My mother was a voracious reader, and we went to the library every week. I started reading books that were seriously out of my age range pretty young, and the librarians at the big library we went to let me get away with that, honestly, and I think it helped me grow as a reader and eventually a writer from early on. We were pretty poor, so we didn’t have cable, or movies to watch. Imagine a world without Netflix! So books were the way we spent our time, just reading. I think most voracious readers are going to eventually try to write. Sometimes they don’t manage to turn off the critic enough to be creative, but we all think we have a story to tell, and all hope to share our little imaginations with someone else.
I love to read. I can't imagine my life without books everywhere and I feel so sad when I see a house without any books in it. It needs books!
Kim wrote her first critically acclaimed (if you call her fourth grade teacher a critic, and she does) short story when she was 9 years old. It was about Christmas in a Cave, and it featured such topical, ground-breaking subjects as homelessness & cave dwelling. She's been writing ever since. The state of publication depends on who you ask.

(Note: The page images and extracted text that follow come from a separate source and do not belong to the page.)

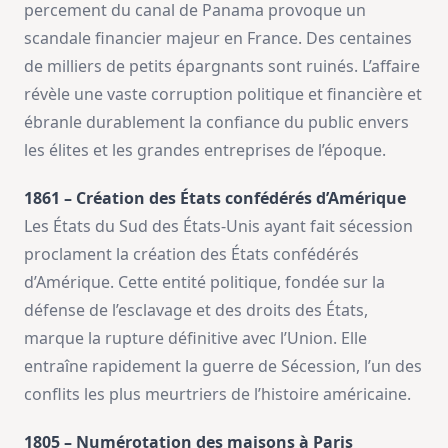
percement du canal de Panama provoque un
scandale financier majeur en France. Des centaines
de milliers de petits épargnants sont ruinés. L’affaire
révèle une vaste corruption politique et financière et
ébranle durablement la confiance du public envers
les élites et les grandes entreprises de l’époque.
1861 – Création des États confédérés d’Amérique
Les États du Sud des États-Unis ayant fait sécession
proclament la création des États confédérés
d’Amérique. Cette entité politique, fondée sur la
défense de l’esclavage et des droits des États,
marque la rupture définitive avec l’Union. Elle
entraîne rapidement la guerre de Sécession, l’un des
conflits les plus meurtriers de l’histoire américaine.
1805 – Numérotation des maisons à Paris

She has a Ph.D. in Literature, with specialties in American Lit, Women Writers, Feminism, Sci-Fi/Fantasy & Film Studies but please don't hold any of that against her. She sometimes teaches academic writing and how to read literature at a university in her hometown and tries to convince college students that it really is cool to like poetry.
She lives in the South, has twin children (one girl, one boy) and a husband who is the model for all her best romantic heroes. She also has two cats—one black and sassy, one stripey and fat.